Buying a house or trying to consolidate debt using the equity in your existing premises can cause a lot of anxiety. Mainly this is due to the array of home loan products on the market. It is incredible that we all have the choices available to us to finance our homes but unless you are a banker they can be very hard to understand. Everybody is keen to get the best deal for them and that may not be the same deal that worked for other people they know. All in all the research that is requires to ensure that the right choice is made can be quite daunting. It is important, however, that you take the time because a bad decision can really affect your monetary future.

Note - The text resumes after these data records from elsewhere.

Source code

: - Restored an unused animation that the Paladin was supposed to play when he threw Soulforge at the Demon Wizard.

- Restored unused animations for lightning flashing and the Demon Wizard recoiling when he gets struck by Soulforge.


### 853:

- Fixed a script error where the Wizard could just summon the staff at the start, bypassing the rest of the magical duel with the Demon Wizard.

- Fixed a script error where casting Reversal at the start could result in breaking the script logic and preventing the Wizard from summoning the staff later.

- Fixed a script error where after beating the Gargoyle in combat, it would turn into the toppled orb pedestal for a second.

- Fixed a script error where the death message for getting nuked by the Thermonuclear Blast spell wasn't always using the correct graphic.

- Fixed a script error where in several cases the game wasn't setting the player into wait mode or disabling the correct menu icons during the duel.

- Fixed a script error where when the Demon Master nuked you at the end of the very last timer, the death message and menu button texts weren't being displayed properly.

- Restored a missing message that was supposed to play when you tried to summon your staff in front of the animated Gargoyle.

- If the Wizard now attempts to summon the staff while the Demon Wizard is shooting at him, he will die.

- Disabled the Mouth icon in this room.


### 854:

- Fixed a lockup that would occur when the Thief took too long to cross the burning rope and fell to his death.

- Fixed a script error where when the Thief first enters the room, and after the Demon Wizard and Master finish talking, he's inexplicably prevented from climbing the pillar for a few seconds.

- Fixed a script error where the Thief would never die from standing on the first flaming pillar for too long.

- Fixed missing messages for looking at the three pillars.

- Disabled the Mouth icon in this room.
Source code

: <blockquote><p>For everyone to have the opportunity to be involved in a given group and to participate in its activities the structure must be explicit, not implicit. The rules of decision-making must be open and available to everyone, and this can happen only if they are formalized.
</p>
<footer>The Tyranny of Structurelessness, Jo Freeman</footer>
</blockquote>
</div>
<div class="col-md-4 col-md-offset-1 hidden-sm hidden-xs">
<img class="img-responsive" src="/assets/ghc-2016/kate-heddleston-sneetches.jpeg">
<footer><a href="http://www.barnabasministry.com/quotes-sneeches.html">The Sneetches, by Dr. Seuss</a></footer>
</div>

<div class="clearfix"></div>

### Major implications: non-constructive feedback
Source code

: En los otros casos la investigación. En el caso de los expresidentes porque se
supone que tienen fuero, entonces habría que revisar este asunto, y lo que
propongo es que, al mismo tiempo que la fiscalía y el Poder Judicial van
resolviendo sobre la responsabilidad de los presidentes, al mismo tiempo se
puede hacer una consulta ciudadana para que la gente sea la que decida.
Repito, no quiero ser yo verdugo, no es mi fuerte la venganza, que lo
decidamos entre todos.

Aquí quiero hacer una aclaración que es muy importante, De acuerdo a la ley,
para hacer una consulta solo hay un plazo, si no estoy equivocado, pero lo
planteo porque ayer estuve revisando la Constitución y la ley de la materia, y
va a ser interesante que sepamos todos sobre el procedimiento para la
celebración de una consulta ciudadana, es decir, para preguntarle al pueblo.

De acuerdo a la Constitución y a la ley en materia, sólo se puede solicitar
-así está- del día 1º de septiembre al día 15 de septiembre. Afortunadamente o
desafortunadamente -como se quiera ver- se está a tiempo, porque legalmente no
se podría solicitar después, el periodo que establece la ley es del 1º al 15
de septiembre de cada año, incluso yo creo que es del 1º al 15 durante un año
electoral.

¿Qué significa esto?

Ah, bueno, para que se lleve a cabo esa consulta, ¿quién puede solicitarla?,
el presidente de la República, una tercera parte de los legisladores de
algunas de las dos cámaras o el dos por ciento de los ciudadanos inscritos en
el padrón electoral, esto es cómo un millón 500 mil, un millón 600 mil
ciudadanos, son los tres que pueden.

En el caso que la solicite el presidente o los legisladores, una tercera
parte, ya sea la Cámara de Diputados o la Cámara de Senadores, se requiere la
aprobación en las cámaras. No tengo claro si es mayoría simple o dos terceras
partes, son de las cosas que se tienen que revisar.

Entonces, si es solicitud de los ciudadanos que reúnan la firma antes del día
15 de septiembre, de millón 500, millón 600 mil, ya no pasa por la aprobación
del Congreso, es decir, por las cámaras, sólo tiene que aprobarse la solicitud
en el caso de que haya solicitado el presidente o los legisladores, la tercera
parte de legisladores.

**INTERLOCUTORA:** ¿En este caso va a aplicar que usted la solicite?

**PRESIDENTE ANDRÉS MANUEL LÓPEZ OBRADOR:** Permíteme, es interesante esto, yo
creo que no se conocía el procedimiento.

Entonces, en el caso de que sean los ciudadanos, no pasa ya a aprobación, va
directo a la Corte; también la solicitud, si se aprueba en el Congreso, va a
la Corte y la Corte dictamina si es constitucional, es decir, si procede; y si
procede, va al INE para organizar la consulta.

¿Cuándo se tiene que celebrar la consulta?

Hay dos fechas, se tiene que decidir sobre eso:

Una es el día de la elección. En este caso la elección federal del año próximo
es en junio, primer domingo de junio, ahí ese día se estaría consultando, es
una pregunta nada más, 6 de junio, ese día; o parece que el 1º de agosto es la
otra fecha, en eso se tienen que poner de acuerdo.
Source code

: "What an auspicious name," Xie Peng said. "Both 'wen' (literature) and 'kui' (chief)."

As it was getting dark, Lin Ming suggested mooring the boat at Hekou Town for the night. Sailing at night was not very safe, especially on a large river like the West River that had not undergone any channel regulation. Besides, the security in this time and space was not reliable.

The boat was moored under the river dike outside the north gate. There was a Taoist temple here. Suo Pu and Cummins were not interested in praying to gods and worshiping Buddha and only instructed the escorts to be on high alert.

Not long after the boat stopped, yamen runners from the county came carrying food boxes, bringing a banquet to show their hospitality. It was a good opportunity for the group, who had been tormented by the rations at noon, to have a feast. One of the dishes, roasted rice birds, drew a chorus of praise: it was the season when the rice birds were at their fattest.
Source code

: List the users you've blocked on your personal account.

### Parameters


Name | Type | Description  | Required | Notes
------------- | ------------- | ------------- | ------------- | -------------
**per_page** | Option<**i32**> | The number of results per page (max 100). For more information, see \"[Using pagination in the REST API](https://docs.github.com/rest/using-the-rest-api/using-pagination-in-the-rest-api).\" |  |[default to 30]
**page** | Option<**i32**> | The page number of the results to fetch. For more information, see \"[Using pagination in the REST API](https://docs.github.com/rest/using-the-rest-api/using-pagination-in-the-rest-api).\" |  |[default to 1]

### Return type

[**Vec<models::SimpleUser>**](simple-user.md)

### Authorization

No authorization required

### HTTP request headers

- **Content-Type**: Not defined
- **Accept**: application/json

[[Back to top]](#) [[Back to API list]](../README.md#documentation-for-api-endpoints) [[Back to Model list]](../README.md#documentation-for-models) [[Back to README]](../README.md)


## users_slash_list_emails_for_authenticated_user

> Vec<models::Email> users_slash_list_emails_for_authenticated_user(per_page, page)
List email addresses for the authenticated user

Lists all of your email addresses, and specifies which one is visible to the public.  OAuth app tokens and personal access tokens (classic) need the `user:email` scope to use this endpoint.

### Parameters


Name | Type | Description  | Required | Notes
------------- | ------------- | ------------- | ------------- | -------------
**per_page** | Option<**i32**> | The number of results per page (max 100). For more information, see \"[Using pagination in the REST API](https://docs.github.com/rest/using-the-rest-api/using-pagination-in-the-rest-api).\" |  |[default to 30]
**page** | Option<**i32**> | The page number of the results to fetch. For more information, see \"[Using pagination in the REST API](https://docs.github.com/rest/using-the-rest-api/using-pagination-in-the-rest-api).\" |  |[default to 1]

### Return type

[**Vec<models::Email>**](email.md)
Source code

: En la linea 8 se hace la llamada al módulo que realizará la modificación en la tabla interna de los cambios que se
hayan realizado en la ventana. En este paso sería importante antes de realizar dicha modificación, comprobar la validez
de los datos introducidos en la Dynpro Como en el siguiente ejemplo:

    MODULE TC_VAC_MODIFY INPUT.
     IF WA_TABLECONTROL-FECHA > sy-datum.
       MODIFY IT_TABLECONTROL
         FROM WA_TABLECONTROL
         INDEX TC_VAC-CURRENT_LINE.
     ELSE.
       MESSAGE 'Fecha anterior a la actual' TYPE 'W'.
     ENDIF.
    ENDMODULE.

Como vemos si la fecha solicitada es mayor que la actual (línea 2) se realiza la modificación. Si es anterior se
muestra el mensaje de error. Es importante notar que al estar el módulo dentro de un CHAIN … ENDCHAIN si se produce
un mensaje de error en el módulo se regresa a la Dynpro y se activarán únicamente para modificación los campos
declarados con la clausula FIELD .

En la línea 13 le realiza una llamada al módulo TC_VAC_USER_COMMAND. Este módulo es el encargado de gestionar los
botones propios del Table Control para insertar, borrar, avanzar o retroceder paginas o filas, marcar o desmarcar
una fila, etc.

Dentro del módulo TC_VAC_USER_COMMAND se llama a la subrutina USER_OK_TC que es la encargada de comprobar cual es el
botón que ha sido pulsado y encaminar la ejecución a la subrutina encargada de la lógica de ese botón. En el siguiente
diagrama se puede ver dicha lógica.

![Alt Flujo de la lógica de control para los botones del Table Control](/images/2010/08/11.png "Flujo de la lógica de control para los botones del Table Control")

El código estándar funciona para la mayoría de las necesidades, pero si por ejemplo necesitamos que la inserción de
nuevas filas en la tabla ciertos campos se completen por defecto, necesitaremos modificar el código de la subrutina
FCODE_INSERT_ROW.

One of the individual situations that people encounter is where a bridging loan comes in. Most people have been in a chain for buying a house and know it can be a very tricky position to be in. The timing of selling your house and buying another rarely works out as you would want it to despite your best efforts and organization skills. This is where a bridging home loan product can come in very handy. The way it works is that the bank agrees to cover both sides of your deal for a limited time. The only thing you need to worry about is whether you can afford to pay for your existing mortgage and the interest on the second house for a short period of time. If you can then this type of finance allows you unprecedented flexibility. A bridging home loan usually lasts anywhere from a couple of weeks up to twelve months.

Another product that may interest you if you are looking for a home loan product is the split rate home loan. This is an interesting loan especially for those people not brave enough to go for a completely variable loan. As the name suggests it is a half and half loan. It allows you the security of a fixed rate loan with half of the mortgage and the flexibility of a variable loan on the other half of the home loan. You need to investigate this option carefully as different conditions can apply to the two different halves of the loan and it is important that you are aware of all of the limitations.

The previous option you might want to consider is the home equity loan, this is also known as a rotating line of credit or a line of credit home loan. This is the home loan that allows you the most astonishing flexibility with your finances. It is essentially a credit facility secured against the equity in your home. It allows you to withdraw funds up to that limit at any time you like. This can be very useful if you have continuing renovations on the house or you are self in employment.

If all of this sounds very good but you still don't feel you have a solid enough understanding to move forward on your home loan then you need to call in the experts. The people at Directmoney Home Loans are there to help you make a decision.